---------- SUPPLIED ENTRIES ----------

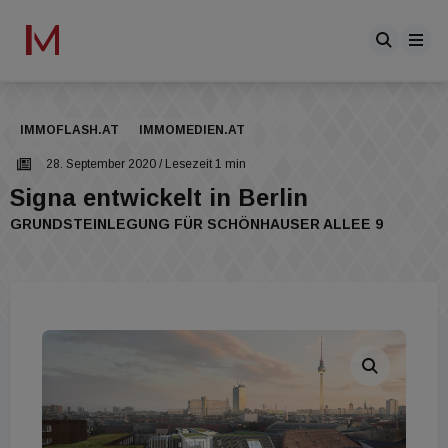
IMMOFLASH.AT
IMMOMEDIEN.AT
28. September 2020
/ Lesezeit 1 min
Signa entwickelt in Berlin
GRUNDSTEINLEGUNG FÜR SCHÖNHAUSER ALLEE 9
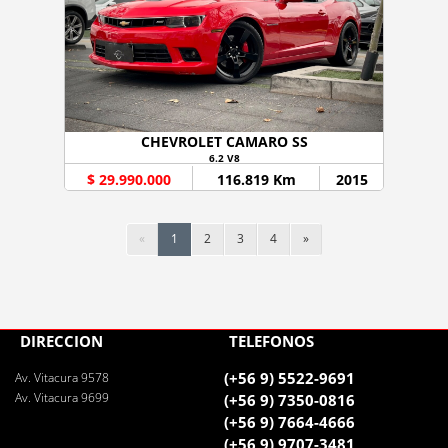
CHEVROLET CAMARO SS
6.2 V8
$ 29.990.000
116.819 Km
2015
«
1
2
3
4
»
DIRECCIÓN
TELÉFONOS
(+56 9) 5522-9691
Av. Vitacura 9578
Av. Vitacura 9699
(+56 9) 7350-0816
(+56 9) 7664-4666
(+56 9) 9707-3481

----------

EXERCISE AIM: Write out, without alteration, the line that contains "(+56 9) 5522-9691" and all subsequent lines down to the end of the data above.

OUTPUT OF THE TASK:
(+56 9) 5522-9691
Av. Vitacura 9578
Av. Vitacura 9699
(+56 9) 7350-0816
(+56 9) 7664-4666
(+56 9) 9707-3481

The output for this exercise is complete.